« Le fleuve sans rives » de Juan José Saer.

dans ce livre, on trouvera un peu de tout

Le Rio de la Plata est cet immense estuaire de 290 kilomètres de long formé par le Rio Parana et le Rio Uruguay, sur la façade atlantique de l’Amérique du Sud. Démesurée frontière entre l’Argentine et L’Uruguay, cet espace charriant autant les fantasmes que les alluvions est l’occasion pour Saer d’exercer un art qu’il maîtrise à la perfection. Oeuvre de commande, Le Fleuve sans rives permet ainsi non seulement à son auteur de mener le lecteur là où ce dernier ne s’attendait pas à être mené, mais aussi à transformer ce cheminement en sa propre exégèse.

Le but de l’art n’est pas de représenter l’Autre, mais le Même.

En quatre « saisons », Saer nous intéresse bien, et de très près, au Rio de la Plata. Sa géographie, sa géologie, ses courants, ses mouvements de flux et reflux, l’histoire de sa découverte et de son développement, tout cela est exploré – comme le précisait sans doute le « bon de commande » – avec la précision et la rigueur requises. On est dans le fait vérifié et estampillé « vrai ». Mais parmi ces faits directement reliés au fluvial, l’auteur, assez rapidement en vient y glisser d’autres. Ainsi en vient-il à nous parler de lui et de son enfance, des faits politiques souvent douloureux qui ont marqué l’Argentine, de la littérature aussi. Et peu à peu, en nous éloignant du fleuve (pour y revenir toujours, comme pour le temps d’un bref plongeon), l’auteur nous convie-t-il à voir et penser différemment tout ce qui nous irrigue.

Au lieu de vouloir être à tout prix quelque chose – appartenir à un pays, à une tradition, se reconnaître dans une classe, un nom, une situation sociale – , peut-être n’existe-t-il pas aujourd’hui d’autre orgueil légitime que celui de se reconnaître comme rien, moins que rien, fruit mystérieux de la contingence, produit des combinaisons complexes qui mettent tous les vivants sur un même pied d’égalité, celui d’une présence aléatoire et fugitive. Le premier pas vers la découverte de notre véritable identité consiste justement à admettre qu’à la lumière de la réflexion, et, pourquoi pas, de la compassion, aucune affirmation d’identité n’est possible.

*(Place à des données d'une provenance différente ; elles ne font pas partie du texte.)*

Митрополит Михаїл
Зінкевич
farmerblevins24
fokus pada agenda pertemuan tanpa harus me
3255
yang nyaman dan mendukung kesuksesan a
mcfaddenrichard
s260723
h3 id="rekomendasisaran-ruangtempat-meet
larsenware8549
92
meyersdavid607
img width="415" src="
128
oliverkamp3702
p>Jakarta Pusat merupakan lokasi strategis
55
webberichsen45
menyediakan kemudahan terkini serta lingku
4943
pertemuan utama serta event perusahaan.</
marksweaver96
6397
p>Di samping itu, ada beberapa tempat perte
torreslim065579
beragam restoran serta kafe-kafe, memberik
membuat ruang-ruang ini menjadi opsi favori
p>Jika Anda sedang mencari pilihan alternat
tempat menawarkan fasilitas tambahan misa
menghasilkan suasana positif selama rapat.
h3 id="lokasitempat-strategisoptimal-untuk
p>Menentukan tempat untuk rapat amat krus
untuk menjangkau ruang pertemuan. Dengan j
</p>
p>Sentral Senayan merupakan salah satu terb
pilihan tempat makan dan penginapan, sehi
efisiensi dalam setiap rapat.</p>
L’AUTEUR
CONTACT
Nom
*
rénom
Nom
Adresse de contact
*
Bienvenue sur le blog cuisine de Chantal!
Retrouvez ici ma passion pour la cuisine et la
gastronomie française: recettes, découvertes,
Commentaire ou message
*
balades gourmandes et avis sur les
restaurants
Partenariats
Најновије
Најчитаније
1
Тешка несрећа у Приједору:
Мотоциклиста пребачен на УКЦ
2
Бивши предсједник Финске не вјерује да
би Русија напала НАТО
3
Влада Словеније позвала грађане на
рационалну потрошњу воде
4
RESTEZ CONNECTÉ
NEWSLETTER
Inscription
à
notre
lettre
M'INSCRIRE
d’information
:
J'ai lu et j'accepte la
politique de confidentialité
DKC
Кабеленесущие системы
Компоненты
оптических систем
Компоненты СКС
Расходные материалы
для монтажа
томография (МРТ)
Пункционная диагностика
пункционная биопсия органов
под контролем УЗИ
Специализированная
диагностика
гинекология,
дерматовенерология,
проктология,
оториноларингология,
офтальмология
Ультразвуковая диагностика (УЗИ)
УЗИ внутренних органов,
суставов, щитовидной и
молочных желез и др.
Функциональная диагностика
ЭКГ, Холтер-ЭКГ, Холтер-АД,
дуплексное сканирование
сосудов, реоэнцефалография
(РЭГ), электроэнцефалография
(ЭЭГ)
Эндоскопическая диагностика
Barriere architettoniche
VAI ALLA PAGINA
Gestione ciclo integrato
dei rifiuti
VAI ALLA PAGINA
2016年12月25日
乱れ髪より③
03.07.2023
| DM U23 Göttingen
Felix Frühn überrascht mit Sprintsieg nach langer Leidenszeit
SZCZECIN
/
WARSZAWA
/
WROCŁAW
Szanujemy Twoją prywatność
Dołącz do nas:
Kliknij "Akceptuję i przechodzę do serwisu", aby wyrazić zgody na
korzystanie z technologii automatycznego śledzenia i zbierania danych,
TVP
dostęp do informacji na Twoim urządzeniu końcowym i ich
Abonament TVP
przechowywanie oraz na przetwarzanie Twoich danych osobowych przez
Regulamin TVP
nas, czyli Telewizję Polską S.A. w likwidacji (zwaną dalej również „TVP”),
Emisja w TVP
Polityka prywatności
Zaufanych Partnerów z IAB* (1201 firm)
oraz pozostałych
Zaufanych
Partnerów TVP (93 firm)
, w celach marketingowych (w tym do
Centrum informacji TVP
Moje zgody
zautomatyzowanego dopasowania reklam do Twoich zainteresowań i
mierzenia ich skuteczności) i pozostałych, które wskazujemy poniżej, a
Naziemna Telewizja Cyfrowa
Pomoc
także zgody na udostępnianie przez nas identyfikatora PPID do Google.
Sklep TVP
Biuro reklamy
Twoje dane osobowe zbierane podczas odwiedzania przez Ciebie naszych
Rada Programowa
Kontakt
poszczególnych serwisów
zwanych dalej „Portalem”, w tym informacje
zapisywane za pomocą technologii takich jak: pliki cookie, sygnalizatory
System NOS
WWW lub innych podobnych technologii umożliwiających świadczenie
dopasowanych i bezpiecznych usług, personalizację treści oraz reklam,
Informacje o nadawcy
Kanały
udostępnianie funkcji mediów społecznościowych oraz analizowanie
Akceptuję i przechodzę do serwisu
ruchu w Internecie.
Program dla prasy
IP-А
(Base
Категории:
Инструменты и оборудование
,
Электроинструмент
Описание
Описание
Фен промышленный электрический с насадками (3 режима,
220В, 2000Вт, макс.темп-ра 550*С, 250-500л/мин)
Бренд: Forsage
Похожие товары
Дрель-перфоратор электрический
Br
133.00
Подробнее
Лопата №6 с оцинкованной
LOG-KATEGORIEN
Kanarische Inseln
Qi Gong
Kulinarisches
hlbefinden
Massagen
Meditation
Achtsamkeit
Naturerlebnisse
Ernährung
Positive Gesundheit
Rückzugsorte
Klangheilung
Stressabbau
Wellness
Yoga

Aux antipodes de la métaphore creuse, Saer, avec générosité et génie, nous enjoint dans une recherche esthétique et ontologique aussi fascinante que déterminante. Dans Le Fleuve sans rives, on trouve donc bien un peu de tout. Non pas car, maîtrisé ou non, le système formel prôné par l’auteur serait de créer un désordre mais bien, a contrario, parce qu’aucun « espace propre » n’existant pour rien nulle part, la littérature se doit de ne pas s’en créer un pour soi-même. Tout, décidément, est sans rives…

Juan José Saer, Le Fleuve sans rives, Le Tripode, 2018, trad. Louis Soler.

Il nous est impossible ici de ne pas alerter tout lecteur sur un autre Fleuve sans rives, de Hans Henny Jahnn. .Tout simplement parce qu’il s’agit, à notre humble avis, du plus important chef-d’oeuvre méprisé du vingtième siècle. Qu’on se le dise!